The system optics detect the resulting chemiluminescent reaction as a relative light unit (RLU). A direct correlation exists between the quantity of IgG and IgM antibodies to SARS-CoV-2 in the sample and the RLU measured. The calculated Index (S/C) reflects this correlation. By comparing the chemiluminescent RLU in the reaction to the calibrator RLU, the presence or absence of IgG and IgM antibodies to SARS-CoV-2 in the sample is determined.22
Calibration
Every assay control underwent testing to assess the calibration of the assay.

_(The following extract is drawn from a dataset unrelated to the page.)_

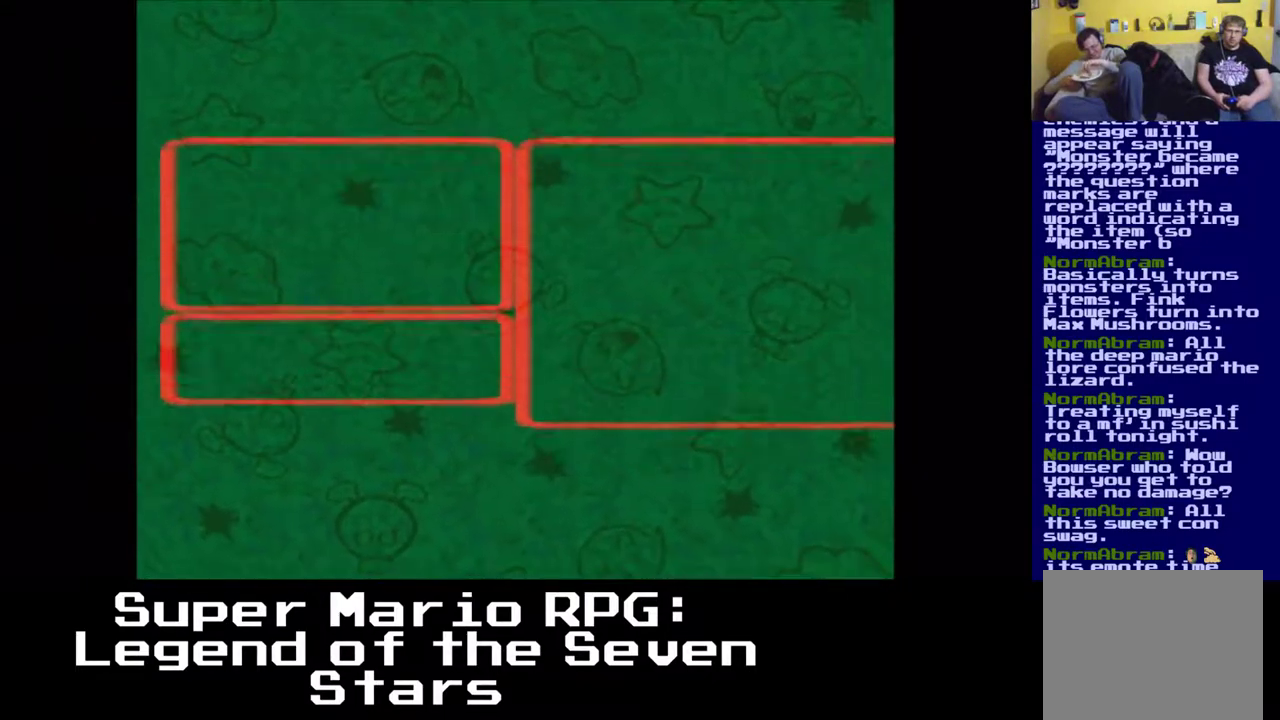
{"buttons": [], "left_stick": "center", "events": []}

Once calibration was deemed acceptable and stored, all subsequent samples could be tested without requiring further calibration unless a reagent kit bearing a new lot number was utilized.
Antibody analysis
The medium value of 3 replicates from the chemiluminescence calibrator was calculated using ARCHITECT iSystem by saving the results. Division of sample (S) by the calibrator will give the results of the samples. IgM and IgG antibodies against the S1 subunit of S were measured using the Abbott kit which is commercially available. The results of IgG were reactive ≥ 50.0 AU/mL (arbitrary units by milliliter) and the results of IgM were reported as reactive when the index factor was ≥ 1.1 AU/mL.

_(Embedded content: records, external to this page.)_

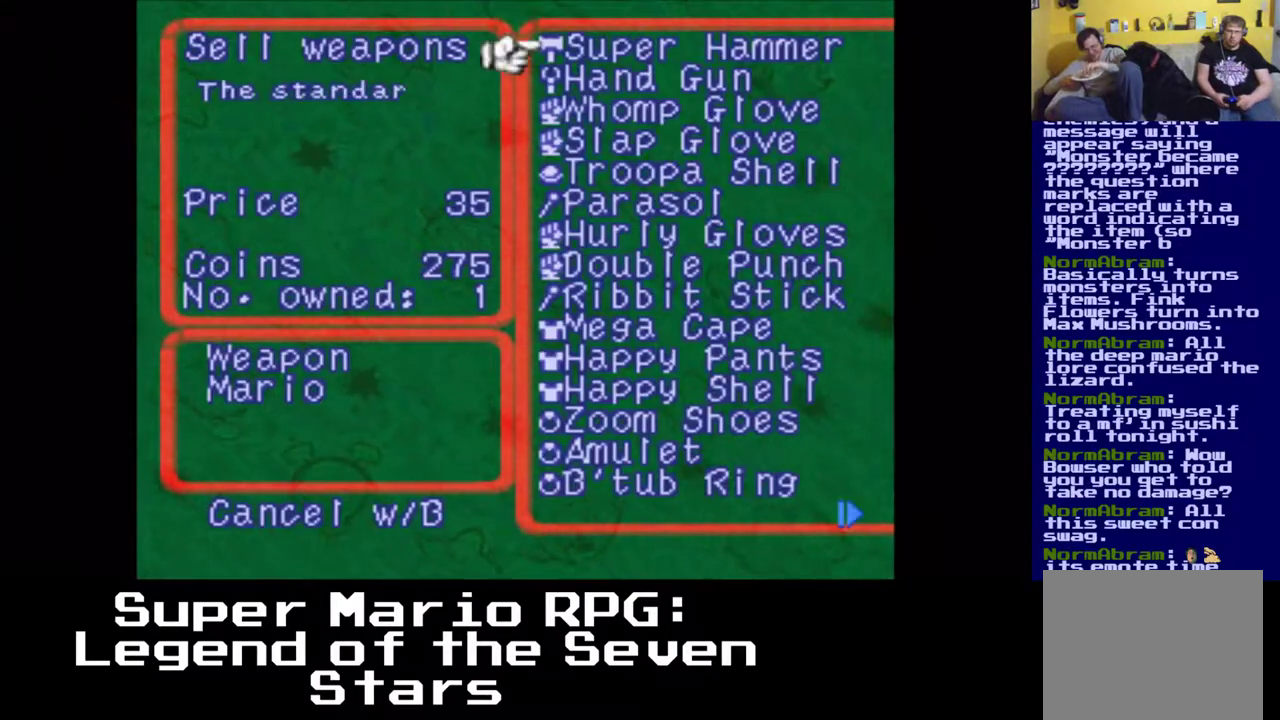
{"buttons": ["DPAD_DOWN"], "left_stick": "center", "events": [[283, "DPAD_DOWN", "down"]]}
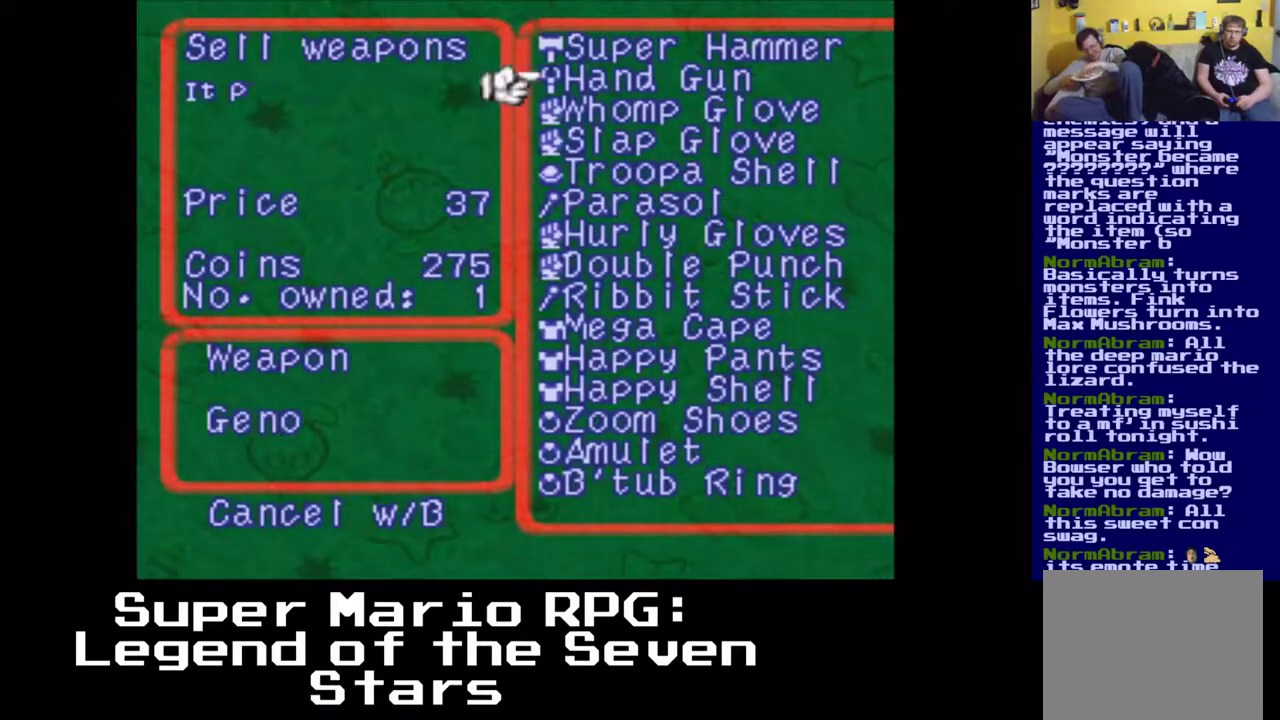
{"buttons": [], "left_stick": "center", "events": [[350, "DPAD_DOWN", "up"]]}
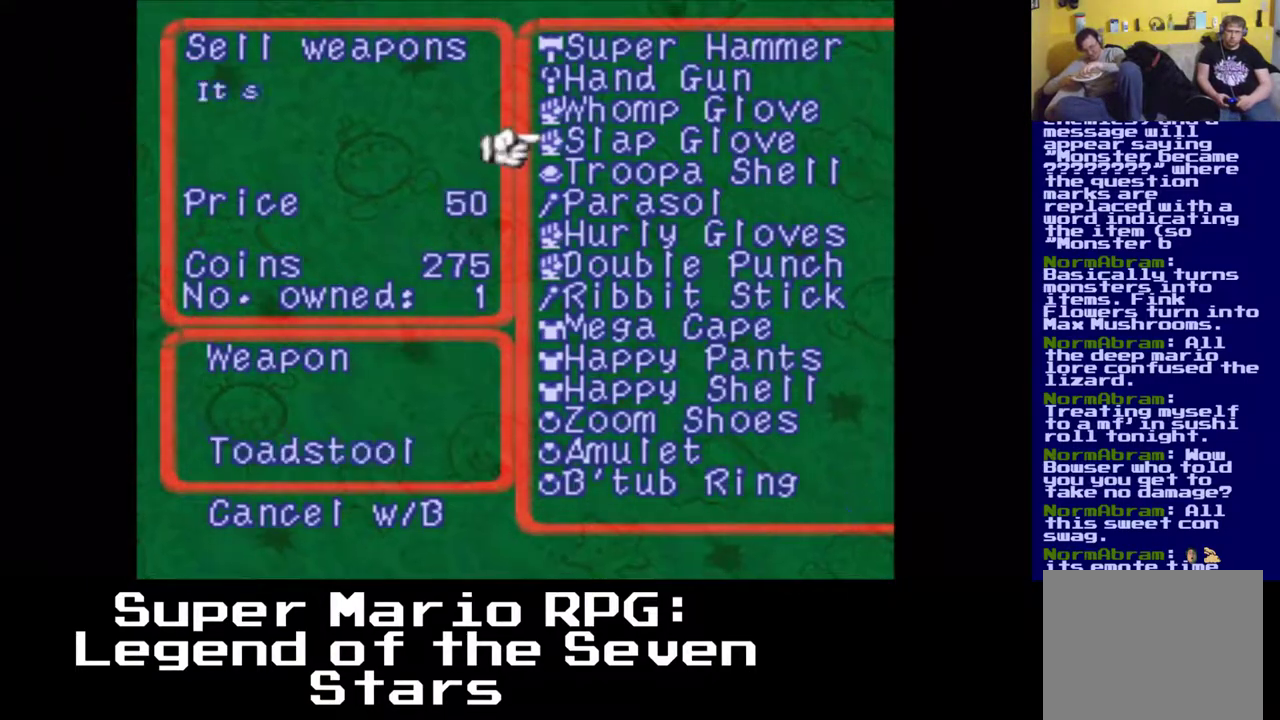
{"buttons": ["DPAD_DOWN"], "left_stick": "center", "events": [[83, "DPAD_DOWN", "down"]]}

The majority of the candidates were middle-aged over 18-30 years and just a few participants were under 65 years. Out of 327 study participants, 177 (54.1%) were administered their 2 doses of immunization for SARS-CoV-2 infections and 150 (45.9%) were non-immunized participants. Table 1 represents the clinical characterization of the study participants (n=327). In this cohort study, the predominant gender was reported as female (69.1%, n=226). Following the response from the patient proforma, 93 (28.4%) subjects were reported with past diagnosis upon SARS-CoV-2 infections, whereas reports of prior exposure to positive cases were found to be 88 (26.9%) (Table 1).
Table (1):
Clinical characterization of the study participants (n=327)
Variables |
Total sample n (%) |
|---|---|
Gender (n=327) Women Men |
226 (69.1%) 101 (30.9%) |
Age in years (n=327) |
45 (35.0 – 58.0), med (IQR) |
Age groups in years (n=327) 18–30 31-45 46-60 61-65 |
121 (37.0%) 145 (44.3%) 56 (17.1%) 5 (1.6%) |
SARS-CoV-2 infection (n = 327) With infection Without infection Unknown |
93 (28.4%) 187 (57.2%) 47 (14.4%) |
Vulnerable to positive SARS-CoV-2 cases (n = 327) With exposure Without exposure Unknown |
88 (26.9%) 219 (66.9%) 20 (6.2%) |
SARS-CoV-2 immunization (n =327) Vaccinated Non-vaccinated |
177 (54.1%) 150 (45.9%) |
Type of SARS-CoV-2 immunization (n = 177) ChAdOx1 nCoV-19 (CovishieldTM) BBV-152 (CovaxinTM) |
145 (81.9%) 32 (18.1%) |
During the study, vaccinated individuals were resulted as 54.1% (n=177), while most of the study participants were immunized with ChAdOx1 nCoV-19 (CovishieldTM) (n=145, 81.9%) and 18.1% (n=32) were immunized with BBV-152 (CovaxinTM). The vaccination interval for BBV-152 (CovaxinTM) and ChAdOx1 nCoV-19 (CovishieldTM) is 84.5 days.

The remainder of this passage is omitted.